When I was sitting in the doctors office over 6 months ago, talking about going on fertility medications to help me conceive, I was warned.
Clomid can make you have pretty intense mood swings.
I took the information in, so did my husband, snd we braced ourselves for the worst.
My first cycle, I noticed I was a little more short with people and had a little less patience than usual. I am not normally a moody or emotional person, so this change was out of my character, but not too bad. It still could have been considered very minor.
The next month during cycle #2 that shortness and lack of patience was gone and I had assumed my body had adjusted or maybe I was just more aware of the potential pitfalls. I was thankful that I had dodged that side effect because I had been told many stories about how it’s affected relationships.
As the dosage was increased for the 3rd month, I was cautious about mood swings again. I was so thankful that they hadn’t. I was trying to manage enough with the other side effects from the medication (hot flashes and headaches) and didn’t want to add that to the list.
This past cycle, my dosage was increased again to 150 mg — three times that of the first month. I was warned by my doctor that this dosage can increase the mood swing side effect. I believe what he said was, “Brace yourself.”
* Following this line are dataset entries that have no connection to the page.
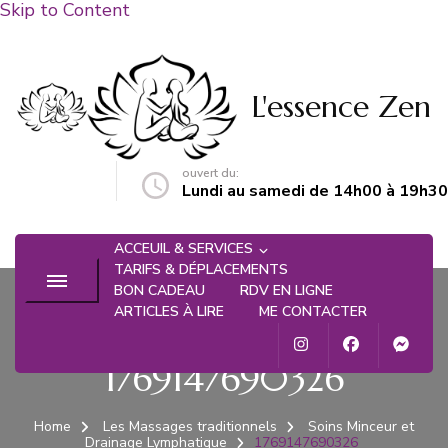
Skip to Content
L'essence Zen
ouvert du:
n@gmail.com
Lundi au samedi de 14h00 à 19h30
ACCEUIL & SERVICES
TARIFS & DÉPLACEMENTS
BON CADEAU
RDV EN LIGNE
ARTICLES À LIRE
ME CONTACTER
1769147690326
Home
Les Massages traditionnels
Soins Minceur et
Drainage Lymphatique
1769147690326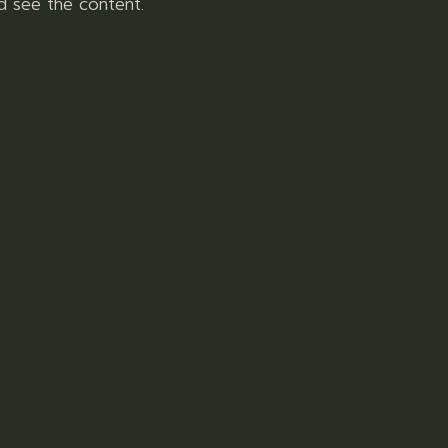
d see the content.
e
ut,
atem
vim et
ue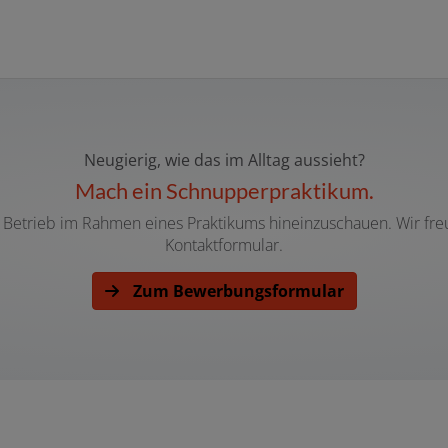
Neugierig, wie das im Alltag aussieht?
Mach ein Schnupperpraktikum.
en Betrieb im Rahmen eines Praktikums hineinzuschauen. Wir f
Kontaktformular.
Zum Bewerbungsformular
And, on this dosage, I totally understand what people mean when they describe clomid mood swings. I just finished my medication for this cycle and am waiting for ovulation, but unless or until that happens, these side effects are sitting heavy with me. On the second day of the medication last week, I was so moody. It’s weird because I can see that I am being short and snappy, but I just can’t seem to stop it. I got very tired, a little depressed, and I could totally feel all those hormones.
I am thankful to have a husband who laughs about it all with me. It makes it easier when we can sort of laugh off an over-reaction on my part and we can look back on it with humor and an apology and blame it on the Clomid. I understand now why relationships and marriages can take a big hit when dealing with infertility and medications.
Keep your fingers crossed for me because my husband and I don’t really want to experience another cycle on this dosage!